When you receive services from an Out-of-Network provider, you may be asked to pay 100% of
the charges at the time of service. You must submit a claim form with the supporting
documentation to LIBERTY when requesting reimbursement. When obtaining care from a Tier I
EPO Plan Provider or a Tier II PPO Provider, the Plan Provider will submit the claim form on your
behalf. LIBERTY accepts standard American Dental Association claim forms which most
providers have in their office. Claims forms are also available from LIBERTY.
All claims shall be approved or denied within thirty (30) days after receipt by the Plan, unless
additional information is requested. If the claim is approved, the claim will be paid within thirty
(30) days after it is approved. If the Plan requires additional information, the Member shall be
notified within twenty (20) days after the Plan actually receives the claim. The claim will be paid
or denied within thirty (30) days of the Plan's receipt of all of the additional information it
requested.
All claims must be submitted to LIBERTY within sixty (60) days from the date expenses were
incurred, unless it shall be shown not to have been reasonably possible to give notice within the
time limit, and that notice was furnished as soon as was reasonably possible. If Member
authorizes payment directly to the Provider, a check will be mailed to that Provider. A check will
be mailed to the Member directly if payment directly to the Provider is not authorized. Member
will receive an explanation of how the payment was determined.
No payments shall be made under this EOC with respect to any claim, including additions or
corrections to a claim which has already been submitted, that is not received by LIBERTY within
twelve (12) months after the date Covered Services were provided.
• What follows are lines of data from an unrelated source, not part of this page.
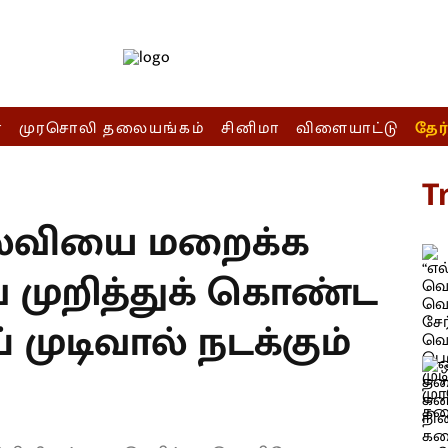
ா
முரசொலி தலையங்கம்
சினிமா
விளையாட்டு
தேர
T
வியை மறைக்க
 முறித்துக் கொண்ட
் முடிவால் நடக்கும்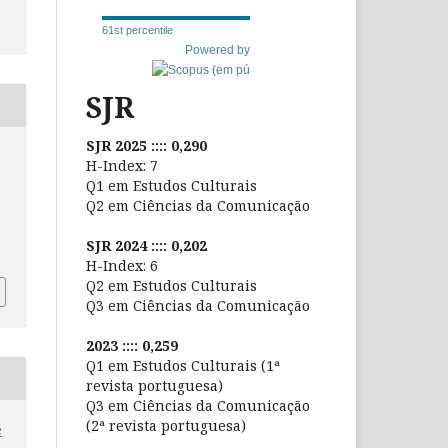
61st percentile
Powered by
SJR
SJR 2025 :::: 0,290
H-Index: 7
Q1 em Estudos Culturais
Q2 em Ciências da Comunicação
SJR 2024 :::: 0,202
H-Index: 6
Q2 em Estudos Culturais
Q3 em Ciências da Comunicação
2023 :::: 0,259
Q1 em Estudos Culturais (1ª
revista portuguesa)
Q3 em Ciências da Comunicação
(2ª revista portuguesa)
e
Denials of claims can be submitted to the Plan's Grievance procedures described in this EOC.
4.3 EMERGENCY SERVICES
In the event of an emergency outside the service area of the Plan, the Member should contact
LIBERTY at (888) 401-1128. The Plan will direct you to an available Tier I EPO Plan Provider if
possible. Should no Tier I EPO Plan Provider be available in a fifty (50) mile radius you can seek
treatment from any licensed dentist. In such an event, the Plan will reimburse you for the cost of
qualified emergency services received from a non-EPO Plan Provider up to a maximum of
seventy-five dollars ($75), less any applicable member co-payments based on the Tier I EPO In-
Network Benefits. Any non-qualified emergency services will be considered under either the Tier
II PPO Benefits if a PPO Plan Provider is used or the Tier III Out-of-Network Benefits if the
Provider is not a PPO Plan Provider.
The Plan provides coverage for emergency dental services only if the services are required to
alleviate severe pain or bleeding or if an enrollee reasonably believes that the condition, if not
diagnosed or treated, may lead to disability, dysfunction or death.
Qualified emergency dental service and care include a dental screening, examination, evaluation
by a dentist or dental specialist to determine if an emergency dental condition exists, and to
provide care that would be acknowledged as within professionally recognized standards of care
an in order to alleviate any emergency symptoms in a dental office.